▶ **EXERCISE PROMPT**
Output only the lines from the start of the entries through the line holding "S.J., *Joe, J.N.". Each line must match the original exactly.

▶ **DATA EXCERPTS**
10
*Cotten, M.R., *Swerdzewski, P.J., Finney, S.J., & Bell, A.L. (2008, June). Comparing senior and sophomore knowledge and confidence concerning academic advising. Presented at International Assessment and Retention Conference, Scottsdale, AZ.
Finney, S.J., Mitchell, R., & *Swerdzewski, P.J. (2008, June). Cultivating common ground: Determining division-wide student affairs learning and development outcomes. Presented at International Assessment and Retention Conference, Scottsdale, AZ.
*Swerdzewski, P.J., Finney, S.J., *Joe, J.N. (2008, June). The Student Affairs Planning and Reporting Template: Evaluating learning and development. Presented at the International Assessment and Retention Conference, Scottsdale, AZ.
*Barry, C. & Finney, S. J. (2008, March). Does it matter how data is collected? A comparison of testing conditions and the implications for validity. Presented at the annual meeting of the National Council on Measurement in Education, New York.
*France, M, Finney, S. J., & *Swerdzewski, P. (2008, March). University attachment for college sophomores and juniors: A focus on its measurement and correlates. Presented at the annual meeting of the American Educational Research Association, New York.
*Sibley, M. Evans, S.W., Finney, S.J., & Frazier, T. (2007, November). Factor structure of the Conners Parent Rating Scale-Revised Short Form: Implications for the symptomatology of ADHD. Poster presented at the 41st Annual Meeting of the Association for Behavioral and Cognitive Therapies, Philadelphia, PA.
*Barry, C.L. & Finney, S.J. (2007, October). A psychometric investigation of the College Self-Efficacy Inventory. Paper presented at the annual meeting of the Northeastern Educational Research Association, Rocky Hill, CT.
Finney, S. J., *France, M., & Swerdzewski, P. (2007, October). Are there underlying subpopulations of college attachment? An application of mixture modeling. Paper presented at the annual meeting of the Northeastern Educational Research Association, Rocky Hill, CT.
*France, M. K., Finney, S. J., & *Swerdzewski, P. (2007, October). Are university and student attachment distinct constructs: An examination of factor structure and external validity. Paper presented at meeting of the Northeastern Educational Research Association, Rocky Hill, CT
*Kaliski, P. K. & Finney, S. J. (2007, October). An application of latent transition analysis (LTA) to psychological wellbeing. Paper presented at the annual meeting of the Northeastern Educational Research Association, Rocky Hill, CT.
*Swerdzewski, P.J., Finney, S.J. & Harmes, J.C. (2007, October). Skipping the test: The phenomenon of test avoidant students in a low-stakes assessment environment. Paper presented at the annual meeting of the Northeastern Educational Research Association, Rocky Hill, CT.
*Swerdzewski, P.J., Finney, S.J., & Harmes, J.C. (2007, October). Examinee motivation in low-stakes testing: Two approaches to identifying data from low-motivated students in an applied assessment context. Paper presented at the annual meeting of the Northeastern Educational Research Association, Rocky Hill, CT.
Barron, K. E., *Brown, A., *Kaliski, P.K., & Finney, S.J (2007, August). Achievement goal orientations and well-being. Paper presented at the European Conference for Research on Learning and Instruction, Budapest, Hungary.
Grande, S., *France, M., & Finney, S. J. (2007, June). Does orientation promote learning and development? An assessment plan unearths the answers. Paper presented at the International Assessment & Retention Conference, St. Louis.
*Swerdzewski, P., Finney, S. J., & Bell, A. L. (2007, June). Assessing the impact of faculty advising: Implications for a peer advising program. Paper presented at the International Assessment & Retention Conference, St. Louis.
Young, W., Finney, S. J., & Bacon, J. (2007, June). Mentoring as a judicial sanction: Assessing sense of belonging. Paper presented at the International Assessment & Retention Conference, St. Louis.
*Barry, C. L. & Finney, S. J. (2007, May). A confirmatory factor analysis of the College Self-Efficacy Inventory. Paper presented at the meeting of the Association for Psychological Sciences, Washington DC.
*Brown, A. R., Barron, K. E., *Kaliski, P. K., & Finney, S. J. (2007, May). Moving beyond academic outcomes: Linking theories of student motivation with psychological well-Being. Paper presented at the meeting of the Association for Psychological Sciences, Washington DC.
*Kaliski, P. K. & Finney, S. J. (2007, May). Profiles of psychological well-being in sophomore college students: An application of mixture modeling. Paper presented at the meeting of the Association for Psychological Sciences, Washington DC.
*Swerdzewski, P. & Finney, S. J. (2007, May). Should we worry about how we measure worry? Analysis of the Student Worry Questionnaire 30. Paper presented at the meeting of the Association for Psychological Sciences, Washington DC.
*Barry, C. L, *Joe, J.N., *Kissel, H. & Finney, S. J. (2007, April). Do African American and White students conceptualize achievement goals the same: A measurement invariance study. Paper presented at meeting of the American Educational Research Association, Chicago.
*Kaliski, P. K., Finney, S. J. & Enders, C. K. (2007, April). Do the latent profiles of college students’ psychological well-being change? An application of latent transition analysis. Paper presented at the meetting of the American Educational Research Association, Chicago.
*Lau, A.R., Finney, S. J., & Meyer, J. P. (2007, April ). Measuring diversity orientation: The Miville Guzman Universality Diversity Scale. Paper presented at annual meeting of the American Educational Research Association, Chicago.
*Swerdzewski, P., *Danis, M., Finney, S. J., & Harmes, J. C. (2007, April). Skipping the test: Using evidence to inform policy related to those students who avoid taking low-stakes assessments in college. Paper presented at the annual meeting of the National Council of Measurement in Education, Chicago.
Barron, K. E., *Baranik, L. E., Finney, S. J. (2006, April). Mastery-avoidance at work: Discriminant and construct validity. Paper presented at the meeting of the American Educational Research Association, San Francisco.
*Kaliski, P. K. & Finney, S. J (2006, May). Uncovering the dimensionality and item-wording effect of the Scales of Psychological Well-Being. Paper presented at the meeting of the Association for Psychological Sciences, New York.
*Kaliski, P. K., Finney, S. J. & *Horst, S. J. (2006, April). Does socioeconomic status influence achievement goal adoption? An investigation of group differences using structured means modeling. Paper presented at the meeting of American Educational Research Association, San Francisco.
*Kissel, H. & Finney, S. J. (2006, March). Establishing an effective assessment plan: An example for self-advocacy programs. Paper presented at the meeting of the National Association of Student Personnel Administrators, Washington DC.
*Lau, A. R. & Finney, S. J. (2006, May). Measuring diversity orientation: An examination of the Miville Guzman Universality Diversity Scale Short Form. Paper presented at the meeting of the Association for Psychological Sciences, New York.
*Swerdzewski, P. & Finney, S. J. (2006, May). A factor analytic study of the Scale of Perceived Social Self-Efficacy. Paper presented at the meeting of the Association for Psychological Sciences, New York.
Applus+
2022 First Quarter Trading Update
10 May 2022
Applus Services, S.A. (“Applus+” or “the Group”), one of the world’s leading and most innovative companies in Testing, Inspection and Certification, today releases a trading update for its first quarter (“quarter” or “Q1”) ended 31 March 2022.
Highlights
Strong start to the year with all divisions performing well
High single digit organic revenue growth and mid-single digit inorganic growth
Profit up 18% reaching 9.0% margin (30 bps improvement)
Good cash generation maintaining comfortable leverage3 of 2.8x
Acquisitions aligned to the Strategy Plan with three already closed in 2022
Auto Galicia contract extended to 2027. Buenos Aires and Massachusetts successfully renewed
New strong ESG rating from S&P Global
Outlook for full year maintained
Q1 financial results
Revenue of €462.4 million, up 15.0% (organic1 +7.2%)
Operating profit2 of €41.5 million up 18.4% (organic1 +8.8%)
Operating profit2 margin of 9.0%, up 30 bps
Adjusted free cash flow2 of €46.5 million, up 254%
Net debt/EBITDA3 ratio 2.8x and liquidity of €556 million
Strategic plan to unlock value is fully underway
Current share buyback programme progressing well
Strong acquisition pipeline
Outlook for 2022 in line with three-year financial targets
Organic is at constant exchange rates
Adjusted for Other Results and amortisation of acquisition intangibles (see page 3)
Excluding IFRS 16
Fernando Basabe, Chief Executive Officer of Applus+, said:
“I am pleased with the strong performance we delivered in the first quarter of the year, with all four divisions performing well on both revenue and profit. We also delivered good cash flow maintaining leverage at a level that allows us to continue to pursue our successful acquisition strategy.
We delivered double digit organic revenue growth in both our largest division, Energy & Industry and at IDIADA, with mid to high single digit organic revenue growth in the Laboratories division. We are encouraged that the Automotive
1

▶ **RESULT OF THE EXERCISE**
10
*Cotten, M.R., *Swerdzewski, P.J., Finney, S.J., & Bell, A.L. (2008, June). Comparing senior and sophomore knowledge and confidence concerning academic advising. Presented at International Assessment and Retention Conference, Scottsdale, AZ.
Finney, S.J., Mitchell, R., & *Swerdzewski, P.J. (2008, June). Cultivating common ground: Determining division-wide student affairs learning and development outcomes. Presented at International Assessment and Retention Conference, Scottsdale, AZ.
*Swerdzewski, P.J., Finney, S.J., *Joe, J.N. (2008, June). The Student Affairs Planning and Reporting Template: Evaluating learning and development. Presented at the International Assessment and Retention Conference, Scottsdale, AZ.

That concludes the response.